Abstract

From molecular mechanisms to global networks, variable brain fluctuations are the hallmark of neurodegeneration. RSNs can be understood as dynamical systems presenting time-dependent functional connectivity (FC) variations that influence brain function during health and disease (Breakspear, 2017; Sporns, 2014; Hutchison et al., 2013). Despite this highly variable environment, most RSN research on dementia only employs static FC (SFC) measures (i.e., averages of FC across the whole MR acquisition time) (Sporns, 2014). Also, the field has broadly favored linear correlation measures (e.g., Pearson's R), which are blind to non-linear connectivity interactions. These limitations may partly explain why standard SFC analyses have yielded inconsistent sensitivity and specificity indices (Pievani et al., 2014; Sedeño, 2017) in classifying between Alzheimer's disease (AD) and behavioral variant frontotemporal dementia (bvFTD) patient groups (Pievani et al., 2014).
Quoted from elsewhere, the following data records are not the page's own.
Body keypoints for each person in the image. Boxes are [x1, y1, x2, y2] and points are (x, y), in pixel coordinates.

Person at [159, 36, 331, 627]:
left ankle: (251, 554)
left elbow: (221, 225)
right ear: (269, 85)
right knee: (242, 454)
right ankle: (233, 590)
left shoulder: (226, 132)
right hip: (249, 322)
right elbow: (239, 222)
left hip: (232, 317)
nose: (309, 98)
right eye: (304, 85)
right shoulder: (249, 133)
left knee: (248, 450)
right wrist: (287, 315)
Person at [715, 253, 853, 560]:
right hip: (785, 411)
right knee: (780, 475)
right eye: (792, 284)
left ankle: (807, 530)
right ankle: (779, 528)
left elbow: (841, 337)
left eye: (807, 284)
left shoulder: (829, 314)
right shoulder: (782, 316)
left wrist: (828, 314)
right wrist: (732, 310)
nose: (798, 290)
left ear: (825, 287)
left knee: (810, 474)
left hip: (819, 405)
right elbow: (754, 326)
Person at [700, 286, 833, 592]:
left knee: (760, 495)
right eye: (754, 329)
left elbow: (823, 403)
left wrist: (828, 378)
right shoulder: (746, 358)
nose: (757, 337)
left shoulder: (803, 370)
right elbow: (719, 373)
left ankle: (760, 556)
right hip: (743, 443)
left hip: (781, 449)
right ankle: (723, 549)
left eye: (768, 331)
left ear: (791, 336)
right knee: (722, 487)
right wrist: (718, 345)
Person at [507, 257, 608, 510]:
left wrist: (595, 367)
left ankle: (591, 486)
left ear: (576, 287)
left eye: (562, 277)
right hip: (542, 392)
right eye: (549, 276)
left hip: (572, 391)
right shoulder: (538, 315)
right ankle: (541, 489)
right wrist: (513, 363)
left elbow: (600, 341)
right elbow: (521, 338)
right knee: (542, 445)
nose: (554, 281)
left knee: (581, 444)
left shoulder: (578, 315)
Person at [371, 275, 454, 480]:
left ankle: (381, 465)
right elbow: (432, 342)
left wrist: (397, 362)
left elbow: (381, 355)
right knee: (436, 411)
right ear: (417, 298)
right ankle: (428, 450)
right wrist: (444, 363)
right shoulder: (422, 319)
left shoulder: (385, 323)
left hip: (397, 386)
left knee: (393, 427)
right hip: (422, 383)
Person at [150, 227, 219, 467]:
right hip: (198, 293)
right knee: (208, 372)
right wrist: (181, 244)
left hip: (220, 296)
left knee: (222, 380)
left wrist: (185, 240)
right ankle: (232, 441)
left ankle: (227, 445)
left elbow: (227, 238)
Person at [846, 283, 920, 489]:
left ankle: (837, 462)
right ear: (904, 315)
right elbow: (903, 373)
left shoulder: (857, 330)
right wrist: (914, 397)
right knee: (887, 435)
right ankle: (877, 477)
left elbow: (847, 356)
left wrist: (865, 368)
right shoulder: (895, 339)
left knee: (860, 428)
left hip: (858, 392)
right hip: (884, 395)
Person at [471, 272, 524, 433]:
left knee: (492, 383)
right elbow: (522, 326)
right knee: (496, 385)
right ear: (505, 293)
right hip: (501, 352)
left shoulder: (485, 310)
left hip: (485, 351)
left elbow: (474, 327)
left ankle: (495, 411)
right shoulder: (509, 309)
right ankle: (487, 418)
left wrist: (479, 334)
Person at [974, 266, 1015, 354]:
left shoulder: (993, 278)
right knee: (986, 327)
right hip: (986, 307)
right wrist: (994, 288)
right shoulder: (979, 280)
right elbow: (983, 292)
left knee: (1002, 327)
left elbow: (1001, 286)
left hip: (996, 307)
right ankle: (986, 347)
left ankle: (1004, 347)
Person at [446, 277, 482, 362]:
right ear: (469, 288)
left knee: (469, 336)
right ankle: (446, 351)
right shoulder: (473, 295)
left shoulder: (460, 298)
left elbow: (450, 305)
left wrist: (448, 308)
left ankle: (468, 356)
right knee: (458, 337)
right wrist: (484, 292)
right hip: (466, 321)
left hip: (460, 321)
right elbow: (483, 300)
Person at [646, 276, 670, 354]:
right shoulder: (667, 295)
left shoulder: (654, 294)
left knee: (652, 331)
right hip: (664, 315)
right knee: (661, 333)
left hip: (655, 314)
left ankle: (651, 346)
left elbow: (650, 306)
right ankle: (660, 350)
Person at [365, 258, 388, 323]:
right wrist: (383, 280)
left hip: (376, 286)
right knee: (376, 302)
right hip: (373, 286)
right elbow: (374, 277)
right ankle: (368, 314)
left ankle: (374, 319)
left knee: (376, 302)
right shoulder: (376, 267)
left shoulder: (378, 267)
The heterogeneous network fluctuations caused by neurodegeneration might not be captured by SFC and linear correlations, calling for non-linear FC methods and dynamical frameworks that outperform time-averaged connectivity (Liegeois et al., 2019). Here, we developed a Dynamic Connectivity Fluctuation Analysis (DCFA) which targets FC fluctuation across time and captures both linear and non-linear signal modulations (Fig. 1). We tested this framework's accuracy and generalizability to discriminate among healthy controls and two dementia subtypes (AD and bvFTD), based on 300 subjects (from three international dementia centers and online databases).